Space is the final frontier. Whether you’ve watched Star Trek or not, this statement holds a certain universal appeal and endorsement. I mean, what’s left for humanity to conquer on the planet now? The highest peak on the planet is trashed with both garbage and corpses. The deepest part of the ocean has been photographed and filmed. Our home, mother Earth, is already on a fast lane towards climate change. The ocean currents are altering, weather patterns have become erratic, wildfires are laying waste in unlikely places, floods are ravaging the mountains. Taking over from Nostradamus, modern meteorological and science departments are predicting that many coastal cities around the world will be underwater within the next few decades. Makes sense then, that billionaires like Jeff Bezos, Richard Branson, and planet Earth’s poster boy Elon Musk are looking towards interstellar conquests. Humans will survive the scourge of nature, the inevitably of the planet’s terraforming, by relocating to the stars. If Musk is to be believed, Mars is the next destination. Next, it could be Saturn’s moon Titan or Jupiter’s moon Ganymede. Humanity could be hopping heavenly bodies in a bid to survive and explore. It’s a vision that makes the 1969 moon landing by NASA seem like a Walt Disney cartoon.

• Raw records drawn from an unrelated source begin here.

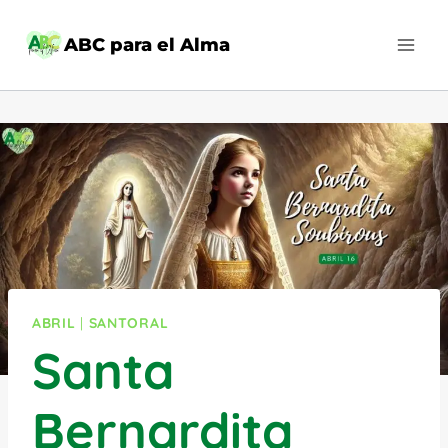
Saltar
al
ABC para el Alma
contenido
ABRIL
|
SANTORAL
Santa
Bernardita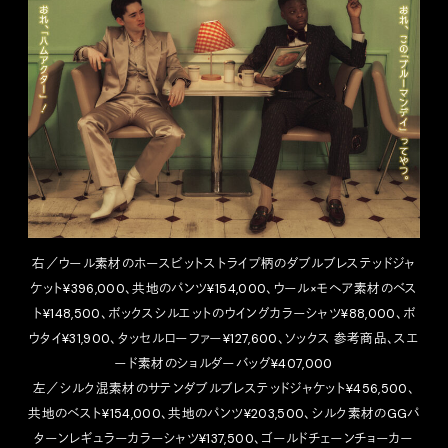
右／ウール素材のホースビットストライプ柄のダブルブレステッドジャ
ケット¥396,000、共地のパンツ¥154,000、ウール×モヘア素材のベス
ト¥148,500、ボックスシルエットのウイングカラーシャツ¥88,000、ボ
ウタイ¥31,900、タッセルローファー¥127,600、ソックス 参考商品、スエ
ード素材のショルダーバッグ¥407,000
左／シルク混素材のサテンダブルブレステッドジャケット¥456,500、
共地のベスト¥154,000、共地のパンツ¥203,500、シルク素材のGGパ
ターンレギュラーカラーシャツ¥137,500、ゴールドチェーンチョーカー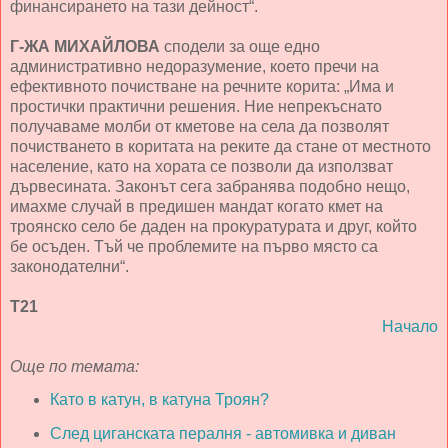
финансирането на тази дейност“.
Г-ЖА МИХАЙЛОВА
сподели за още едно
административно недоразумение, което пречи на
ефективното почистване на речните корита: „Има и
простички практични решения. Ние непрекъснато
получаваме молби от кметове на села да позволят
почистването в коритата на реките да стане от местното
население, като на хората се позволи да използват
дървесината. Законът сега забранява подобно нещо,
имахме случай в предишен мандат когато кмет на
троянско село бе даден на прокуратурата и друг, който
бе осъден. Тъй че проблемите на първо място са
законодателни“.
Т21
Начало
Още по темата:
Като в катун, в катуна Троян?
След циганската пералня - автомивка и диван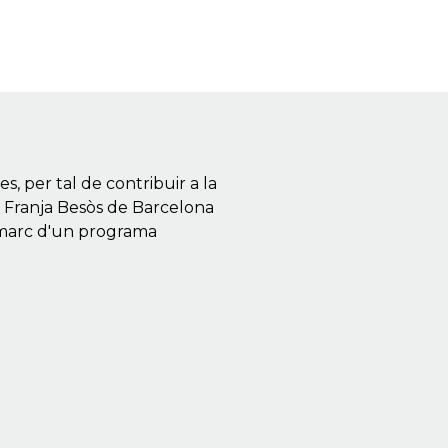
s, per tal de contribuir a la
a la Franja Besòs de Barcelona
l marc d'un programa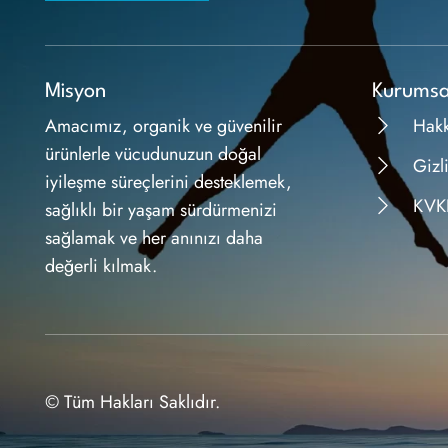
Misyon
Kurumsa
Amacımız, organik ve güvenilir
Hak
ürünlerle vücudunuzun doğal
Gizli
iyileşme süreçlerini desteklemek,
KVK
sağlıklı bir yaşam sürdürmenizi
sağlamak ve her anınızı daha
değerli kılmak.
© Tüm Hakları Saklıdır.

But this isn’t just about a Stanley Kubrick or Chris Nolan type dream. This is the future of the human economy. Richard Branson’s Virgin Atlantic will have a new program called Virgin Galactic (VG), and it will take non-astronaut humans on a space tourism escapade. It’s being speculated that these trips could cost as much as $450,000 for a single human. Also in the fray is Bezos’ Blue Origin, which plans on revolutionizing space tourism, just like VG. Reportedly, VG started selling its space tickets as low as $200,000, and it’s believed that they’ve already sold 600 tickets. Do the math and you get a capital raised of $120 million even before setting up the infrastructure for this ambitious project. Another US-based company called Space Perspective is offering a cheaper alternative where you can travel up to 19 miles above the Earth at the price of $125,000 per person. Space starts approximately 100 kilometers above the surface, that’s roughly 62.5 miles. So at 19 miles, you’ll be way short of the authentic space travel experience, but hey, the return on investment ratio isn’t bad at all.

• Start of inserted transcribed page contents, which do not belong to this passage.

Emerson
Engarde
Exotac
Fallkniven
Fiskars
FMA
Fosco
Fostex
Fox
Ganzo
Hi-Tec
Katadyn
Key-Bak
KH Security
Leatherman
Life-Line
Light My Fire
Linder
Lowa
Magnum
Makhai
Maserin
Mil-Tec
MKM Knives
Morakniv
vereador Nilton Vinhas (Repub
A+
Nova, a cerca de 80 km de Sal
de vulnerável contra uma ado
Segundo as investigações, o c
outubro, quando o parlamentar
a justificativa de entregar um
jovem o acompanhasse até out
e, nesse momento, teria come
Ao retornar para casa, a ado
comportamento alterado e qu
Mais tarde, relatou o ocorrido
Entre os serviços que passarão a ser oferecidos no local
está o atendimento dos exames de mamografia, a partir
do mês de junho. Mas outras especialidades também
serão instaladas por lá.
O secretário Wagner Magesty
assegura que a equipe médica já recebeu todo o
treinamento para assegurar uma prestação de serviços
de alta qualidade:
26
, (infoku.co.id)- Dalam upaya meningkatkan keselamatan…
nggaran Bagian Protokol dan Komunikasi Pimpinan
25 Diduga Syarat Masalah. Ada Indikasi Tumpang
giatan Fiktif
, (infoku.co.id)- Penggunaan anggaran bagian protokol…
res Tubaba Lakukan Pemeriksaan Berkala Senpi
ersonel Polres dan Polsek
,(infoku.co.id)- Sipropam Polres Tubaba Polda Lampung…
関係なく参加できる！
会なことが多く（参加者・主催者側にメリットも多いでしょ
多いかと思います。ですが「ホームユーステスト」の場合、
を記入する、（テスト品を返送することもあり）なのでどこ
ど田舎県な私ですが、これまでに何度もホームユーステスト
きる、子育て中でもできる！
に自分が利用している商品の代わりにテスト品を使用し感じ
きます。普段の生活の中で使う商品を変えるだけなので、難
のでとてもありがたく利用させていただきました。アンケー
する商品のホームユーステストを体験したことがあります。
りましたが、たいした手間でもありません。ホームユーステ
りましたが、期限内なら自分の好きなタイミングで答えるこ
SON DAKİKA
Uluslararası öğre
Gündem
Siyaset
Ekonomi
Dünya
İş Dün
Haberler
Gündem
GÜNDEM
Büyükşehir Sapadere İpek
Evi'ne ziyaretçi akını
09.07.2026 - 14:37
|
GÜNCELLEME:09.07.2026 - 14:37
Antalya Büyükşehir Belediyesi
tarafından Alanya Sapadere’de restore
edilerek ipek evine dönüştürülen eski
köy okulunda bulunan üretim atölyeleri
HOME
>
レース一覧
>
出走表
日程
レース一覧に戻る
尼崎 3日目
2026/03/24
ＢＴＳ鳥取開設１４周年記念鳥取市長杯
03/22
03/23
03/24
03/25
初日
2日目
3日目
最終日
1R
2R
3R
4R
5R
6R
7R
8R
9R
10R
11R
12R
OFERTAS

So what is the reality of space travel? Musk’s ambitions entail sending humans to Mars by 2026. And he doesn’t just want to send them there; he wants to kick start a whole new crucible of civilization on a planet that purportedly doesn’t even have a functional atmosphere. Watching Arnold Schwarzenegger’s Total Recall (1990) come to life in reality will surely be worth a few billion dollars. If going to the stratosphere will cost hundreds of thousands, a trip to another planet might just escalate into billions. Ladies and gents, let’s start saving. There’s an old saying, aim for the moon. Let’s aim for Mars then, and who knows, we might just end up on the white sphere of cheese. Godspeed.